Posted by MyGuitarSticks - December 9th, 2009


In Computer Graphics, my teacher was going to assign us this "SUPER DUPER AWESOME ASSIGNMENT", but she couldn't find the instructions, so we all just fucked around on the computers.

In Tech Ed, we watched Apollo 13. When it ended, I pretended to cry and started clapping and yelling "THAT WAS AMAZING"

In English, we did this vocab quiz about these 5th grade words from "A Christmas Carol", then we pinned up definitions to words. I was the only one who got one right. Somebody got 'Spirit' wrong. The teacher put the definition for it as 'Ghost'. I bitched to the student on how he didn't know it.

In Science, some kids were bothering these groups of girls who said they were all gonna fuck some singer named 'Justin Beiber'. I've heard girls blast his music in Computer Graphics. He's Terrible. I joined the kids. We were stealing their binders covered with pictures of that Justin guy, and writing on their homemade 'Justin Beiber Fan Club' shirts. I rubbed my balls on one of their binders.
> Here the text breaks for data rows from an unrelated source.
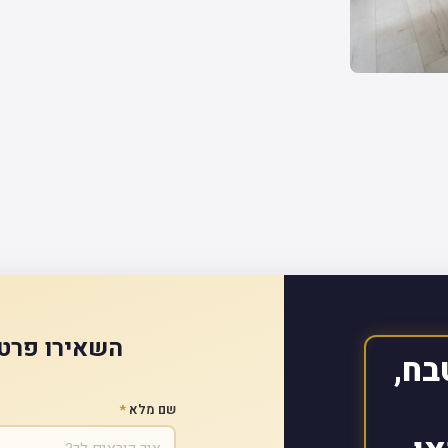
השאירו פרטי
בח,
שם מלא
*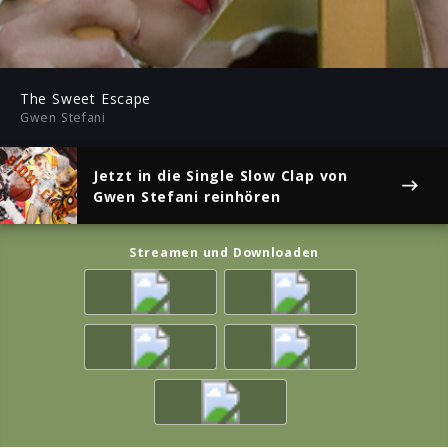
04:04
Play
Mute
Ent
ful
The Sweet Escape
Gwen Stefani
Jetzt in die Single
Slow Clap
von
Gwen Stefani reinhören
Streamen und Downloaden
Other guys joked about how they were sure he enjoyed that. Her binder smelt like my unwashed scrotum. It was fun.

On the way to lunch, I saw one of the plates by the classroom doors. The teacher's name was 'Maisano'. I bursted into the classroom and yelled, "HEY, MAISANO, IT'S THE SUPER MARIO BROTHERS SUPER SHOW!", then ran.

In math, we were doing an equation scavenger hunt thing. I attempted to jump off a locker, then jump onto this wooden half-wall that separates the hallway from what we call; the 'Computer Quad', because there were computers there. I landed on the half-wall, but when I made it, I fell over, and landed in a chair upside down, and then it rolled and hit some football team guy. He chased me. I'm glad I was wearing running shoes.
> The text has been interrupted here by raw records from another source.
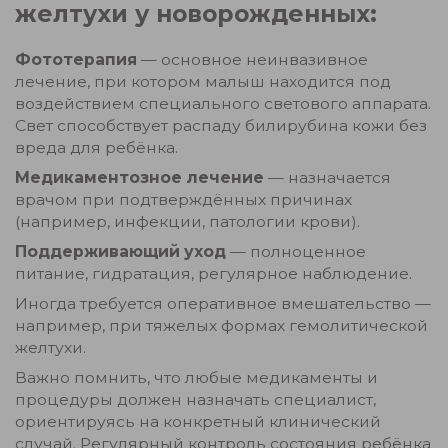
желтухи у новорожденных:
Фототерапия
— основное неинвазивное
лечение, при котором малыш находится под
воздействием специального светового аппарата.
Свет способствует распаду билирубина кожи без
вреда для ребёнка.
Медикаментозное лечение
— назначается
врачом при подтверждённых причинах
(например, инфекции, патологии крови).
Поддерживающий уход
— полноценное
питание, гидратация, регулярное наблюдение.
Иногда требуется оперативное вмешательство —
например, при тяжелых формах гемолитической
желтухи.
Важно помнить, что любые медикаменты и
процедуры должен назначать специалист,
ориентируясь на конкретный клинический
случай. Регулярный контроль состояния ребёнка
In Social Studies, which is my last hour, when the bell rang, I yelled "FREEDOM!" Then charged towards the door and slammed into it, cartoon style. Then I slid down it, Then I got trampled.

I went to the gym with my bowling ball. Then the bowling teams got into the bus and went to the bowling alley. They finally started playing good music, like Queen, Pink Floyd, Etc. They also made us T-shirts. I put mine on and yelled "FUCK YEAH, BOWLING!" I then slammed my forehead into my bowling ball. I grabbed my forehead and shouted obscenities.

Also, throughout the whole day I hid notes with the url to Joe's NG page.

Shit was cash.

Interesting day, it has been.


Comments

just jizzed in my pants

THAT WAS MY MOUTH

YOUR JIZZ IS DELICIOUS

I jizzed when I read the part about the super mario brother's super show.

I also wrote all over my desk in French class MYGUITARSTICKSMYGUITARSTICKSMYGUITARS TICKS

I have yet to see the results.

INDEED, IT WAS CUM WORTHY

I LOVE YOU

POST THEM LATER

You have computer graphics? And yet you can't even gimp. Lol I kid <3

Fourth paragraph: I comed.

I just got buzzed on my friends vodka while working on my Russian accent today, so the thought of slamming my forehead with a bowling ball alone gives me a headache.

OLOLO

wut

BALLS

1. i cant read comment

"In Social Studies, which is my last hour, when the bell rang, I yelled "FREEDOM!" Then charged towards the door and slammed into it, cartoon style. Then I slid down it, Then I got trampled."

LOL WHAT A FAGGOT

YOU HETERO

I mean, don't you do any work at school?

Work? What is this "Work" you speak of?